Une sorte de discussion était née autour du thème que le Printemps des Poètes s'était choisi pour 2015 : l'insurrection poétique.
Précisons d'emblée que ce choix avait été arrêté dix mois plus tôt et ne devait donc rien à l'actualité sanglante qui nous a tous rendus Charlie.
Mais cette maudite actualité a le funeste d'infléchir la lecture et, partant, la compréhension que nous avons du monde et même des mots (un comble !), ce qui entretient une terrible et permanente source d'erreur. D'où pas mal de confusions.
Ainsi, alors que l'on célébrait en mars dernier l'insurrection poétique
comme une fin en soi, il
est fécond de se rapporter par exemple à l'œuvre mais aussi à la vie de la grande poétesse russe Anna Akhmatova (1889-1966).
Et tout d’abord, plutôt que d’affirmer de haut à quel point
elle est grande, voici un seul vers d'elle qui espère en convaincre.
Evoquant Modigliani, elle écrivait :
« Il m’avait l’air enserré dans un cercle de solitude. »
Chez elle comme chez Modigliani, il y avait de l'insurrection poétique. Tout autant que chez les symbolistes mais bien différemment.
Dans cette affaire, il est nécessaire d'éclairer un risque : celui que l'insurrection occultât la poésie. A plusieurs reprise Jean-Pierre Siméon l'a relevé, mais qui écoute réellement les poètes ?
Cette confusion est l'une des obsessions de Michel Deguy : distinguer le poétique de la poésie. Justifiée obsession.
L'autre insurrection, la politique, celle qui n'a même pas besoin de qualificatif, Anna Akhmatova la connaît aussi. Elle avait 20 ans en 1919. Mais cela ne l'a pas empêchée de rester poète. La facette politique de son insurrection fut de rester. Quand d'autres émigraient pour échapper aux persécutions du pouvoir elle, simplement, restait.
De ces dérives de l'esprit qui va trop vite et confond politique et poésie on peut, si on le veut, se prémunir.
Comment ?
Par exemple, aussi, en lisant avec ses propres yeux le recueil d'Henri Deluy : "Imprévisible passé", Préface de Christian Prigent, éd. Le Temps Des Cerises, 2012. Voir notule plus bas (1).

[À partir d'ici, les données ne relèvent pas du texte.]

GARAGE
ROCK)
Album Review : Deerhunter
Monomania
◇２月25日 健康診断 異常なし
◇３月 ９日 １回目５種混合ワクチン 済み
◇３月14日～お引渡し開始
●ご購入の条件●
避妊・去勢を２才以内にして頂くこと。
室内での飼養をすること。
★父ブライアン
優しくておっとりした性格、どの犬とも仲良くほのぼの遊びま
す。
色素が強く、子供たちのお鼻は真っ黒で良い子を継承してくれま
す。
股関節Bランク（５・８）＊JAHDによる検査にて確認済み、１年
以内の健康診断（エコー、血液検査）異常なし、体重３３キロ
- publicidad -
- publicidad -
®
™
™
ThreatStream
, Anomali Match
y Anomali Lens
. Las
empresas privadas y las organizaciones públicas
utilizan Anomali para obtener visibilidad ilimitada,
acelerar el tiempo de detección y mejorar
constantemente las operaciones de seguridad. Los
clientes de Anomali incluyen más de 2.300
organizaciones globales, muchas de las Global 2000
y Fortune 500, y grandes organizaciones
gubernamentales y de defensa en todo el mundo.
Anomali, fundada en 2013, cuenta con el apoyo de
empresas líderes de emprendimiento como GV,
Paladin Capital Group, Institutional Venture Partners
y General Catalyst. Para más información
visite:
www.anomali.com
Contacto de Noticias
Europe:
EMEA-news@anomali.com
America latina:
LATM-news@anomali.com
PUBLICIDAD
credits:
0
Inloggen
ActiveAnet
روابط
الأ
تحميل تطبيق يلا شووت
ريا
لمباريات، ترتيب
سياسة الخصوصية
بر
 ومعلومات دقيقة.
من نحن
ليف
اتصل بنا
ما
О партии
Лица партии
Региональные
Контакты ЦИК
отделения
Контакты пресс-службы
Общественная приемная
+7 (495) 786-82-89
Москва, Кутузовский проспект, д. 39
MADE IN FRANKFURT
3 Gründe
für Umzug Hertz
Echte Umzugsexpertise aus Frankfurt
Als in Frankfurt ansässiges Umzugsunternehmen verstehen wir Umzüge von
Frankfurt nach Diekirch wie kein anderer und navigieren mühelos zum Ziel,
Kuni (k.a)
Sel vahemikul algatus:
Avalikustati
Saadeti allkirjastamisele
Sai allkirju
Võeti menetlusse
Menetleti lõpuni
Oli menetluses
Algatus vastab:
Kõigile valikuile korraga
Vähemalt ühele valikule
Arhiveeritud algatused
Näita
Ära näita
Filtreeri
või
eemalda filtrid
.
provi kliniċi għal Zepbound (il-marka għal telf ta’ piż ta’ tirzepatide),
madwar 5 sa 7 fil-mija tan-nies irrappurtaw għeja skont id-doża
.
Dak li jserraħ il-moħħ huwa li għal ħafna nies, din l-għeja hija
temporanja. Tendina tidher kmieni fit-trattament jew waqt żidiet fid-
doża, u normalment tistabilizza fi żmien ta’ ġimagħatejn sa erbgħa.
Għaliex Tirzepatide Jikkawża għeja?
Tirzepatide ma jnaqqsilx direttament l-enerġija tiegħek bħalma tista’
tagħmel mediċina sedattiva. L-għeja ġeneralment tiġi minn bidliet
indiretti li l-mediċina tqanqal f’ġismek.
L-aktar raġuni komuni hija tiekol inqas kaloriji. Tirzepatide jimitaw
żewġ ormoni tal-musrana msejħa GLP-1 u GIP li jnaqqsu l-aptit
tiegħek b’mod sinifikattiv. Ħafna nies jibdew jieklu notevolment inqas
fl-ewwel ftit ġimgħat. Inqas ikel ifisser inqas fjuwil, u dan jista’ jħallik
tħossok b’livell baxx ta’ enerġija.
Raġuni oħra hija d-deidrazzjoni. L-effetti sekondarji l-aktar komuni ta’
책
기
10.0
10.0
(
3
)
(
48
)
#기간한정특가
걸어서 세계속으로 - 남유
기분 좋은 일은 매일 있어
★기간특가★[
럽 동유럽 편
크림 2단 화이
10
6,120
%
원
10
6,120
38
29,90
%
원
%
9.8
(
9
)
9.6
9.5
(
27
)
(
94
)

Et en découvrant, avant cela, l'excellent article d'Yves Boudier sur le site de Pierre Le Pilouër, Sitaudis.
Cela étant fait, on aura sûrement une appréhension différente de toute cette affaire d'insurrection poétique.
(1) Imprévisible passé, la formule s'impose à Moscou au cours des années 1980. Elle désigne, dans la relative clarté d'une perestroïka vacillante, l'histoire rétrospective d'un stalinisme tentaculaire et sanglant. Ce qui, pour nombre d'entre nous, ne pouvait se croire, se penser, s'imaginer, et qui se découvrait dans les archives enfin ouvertes, dans les déclarations des victimes enfin entendues, dans les gestes enfin permis d'une vie quotidienne en mouvement.
On trouvera ici les pages écrites au cours de nombreux voyages et séjours en URSS, en Chine et en Europe centrale; la beauté des paysages, les étapes du Transsibérien, le goût des nourritures, le borchtch, les malossols, le poulet à l'huître, la richesse des découvertes et des rencontres, le tragique des situations. Avec des traductions de poèmes de Marina Tsvétaïéva, Anna Akhmatova, Alexander Blok, Ossip Mandelstam, Vladimir Maïakovski.